L’EPPO conduit actuellement 79 enquêtes, y compris des enquêtes sur des affaires politiquement sensibles comme le Pfizergate, qui implique Ursula von der Leyen, ou l’utilisation abusive de fonds européens par certains membres du Parlement. Parmi ces derniers, le Parti populaire européen (PPE) – le groupe politique le plus puissant de l’hémicycle -, le défunt groupe d’extrême droite Identité et Démocratie (ID), ainsi que plusieurs autres députés européens.
La qualité et la confidentialité des enquêtes belges font également l’object de vives critiques. Le mois dernier, la présidente du Parlement européen, Roberta Metsola, s’est engagée à revoir les procédures de levée de l’immunité parlementaire avec la police belge, suite à des plaintes selon lesquelles la réputation des eurodéputés serait ternie par des accusations peu convaincantes et rendues publiques avant d’avoir été sérieusement documentées.

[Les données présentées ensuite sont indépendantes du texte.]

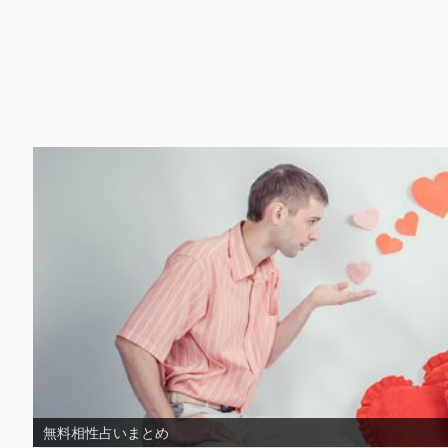
無料片思い占いまとめ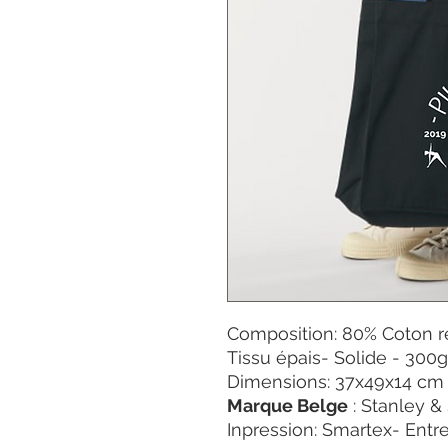
Composition: 80% Coton r
Tissu épais- Solide - 30
Dimensions: 37x49x14 cm
Marque Belge
: Stanley & 
Inpression: Smartex- Entre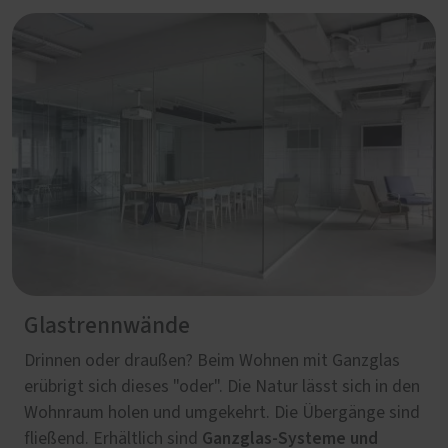
Glastrennwände
Drinnen oder draußen? Beim Wohnen mit Ganzglas
erübrigt sich dieses "oder". Die Natur lässt sich in den
Wohnraum holen und umgekehrt. Die Übergänge sind
Ganzglas-Systeme und
fließend. Erhältlich sind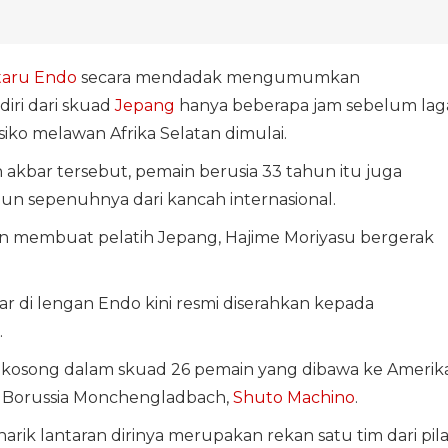
aru Endo
secara mendadak mengumumkan
ri dari skuad
Jepang
hanya beberapa jam sebelum lag
iko melawan Afrika Selatan dimulai.
 akbar tersebut, pemain berusia 33 tahun itu juga
 sepenuhnya dari kancah internasional.
n membuat pelatih Jepang, Hajime Moriyasu bergerak
 di lengan Endo kini resmi diserahkan kepada
.
ot kosong dalam skuad 26 pemain yang dibawa ke Amerik
 Borussia Monchengladbach,
Shuto Machino
.
rik lantaran dirinya merupakan rekan satu tim dari pila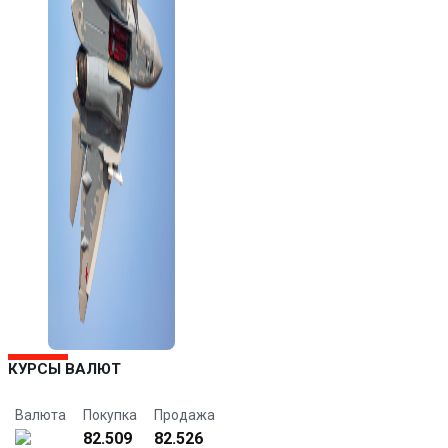
КУРСЫ ВАЛЮТ
Валюта
Покупка
Продажа
82.509
82.526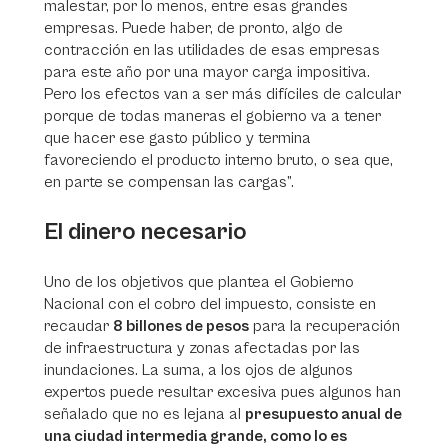
malestar, por lo menos, entre esas grandes
empresas. Puede haber, de pronto, algo de
contracción en las utilidades de esas empresas
para este año por una mayor carga impositiva.
Pero los efectos van a ser más difíciles de calcular
porque de todas maneras el gobierno va a tener
que hacer ese gasto público y termina
favoreciendo el producto interno bruto, o sea que,
en parte se compensan las cargas”.
El dinero necesario
Uno de los objetivos que plantea el Gobierno
Nacional con el cobro del impuesto, consiste en
recaudar
8 billones de pesos
para la recuperación
de infraestructura y zonas afectadas por las
inundaciones. La suma, a los ojos de algunos
expertos puede resultar excesiva pues algunos han
señalado que no es lejana al
presupuesto anual de
una ciudad intermedia grande, como lo es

Cette critique a été reprise par des députés européens la semaine dernière, alors qu’ils débattaient de la levée de l’immunité de certains de leurs collègues, lors d’une réunion à huis clos de la commission des affaires juridiques du Parlement.
Selon trois personnes au fait des discussions, le PPE, les socialistes et les libéraux ont exhorté les autorités belges à étoffer leur dossier et à fournir des preuves plus sérieuses. Ces trois groupes ont des eurodéputés impliqués dans l’enquête du Huawei-Gate.
Le malaise qui entoure la justice belge est aussi renforcé par ses antécédents peu glorieux. Le scandale du Qatargate, qui avait révélé en 2022 un réseau d’influence lié à des puissances étrangères comme le Maroc et le Qatar, n’a toujours pas été jugé, en raison de contestations juridiques internes qui ont retardé l’enquête.
En coulisses, les responsables belges expliquent d’ailleurs que leur pays ne peut seul prendre en charge toutes les enquêtes qui concernent des affaires de corruption internationale.
L’ancien premier ministre belge Alexander De Croo a soutenu l’extension de l’autorité de l’EPPO en 2024, avec l’appui de certains pays de l’UE. L’idée fait son chemin au Parlement, alors que des discussions politiques sur la refonte de l’architecture anti-fraude de l’UE sont en cours.
L’année dernière, un rapport très critique de l’OCDE a mis en évidence les défaillances systémiques du système judiciaire belge. Depuis 2016, le pays n’a obtenu que trois condamnations pour corruption transnationale, impliquant cinq personnes – et aucune entreprise n’a jamais été sanctionnée. Le rapport ajoute que nombre d’affaires récentes se sont soldées par des acquittements, en raison de retards de procédure.
Le rapport a également mis en évidence de graves problèmes de capacité : Les juges d’instruction de Bruxelles traitent en moyenne 150 affaires chacun, et seuls trois procureurs fédéraux sont affectés aux affaires de corruption transnationale – une charge de travail qualifiée d’insoutenable par les magistrats.
Interrogé sur le manque de personnel au sein de la police, un porte-parole du ministre belge de l’intérieur a déclaré : « Nous allons intensifier le recrutement et la formation de nos officiers de police. C’est une priorité ».
De son côté, le porte-parole du ministre de la justice a déclaré que « des efforts importants ont été déployés ces dernières années pour remettre ce service spécialisé à niveau », ajoutant que les enquêteurs étaient difficiles à recruter et à conserver. Il a également indiqué qu’il était en contact avec l’EPPO.
Nicoletta Ionta a contribué au reportage.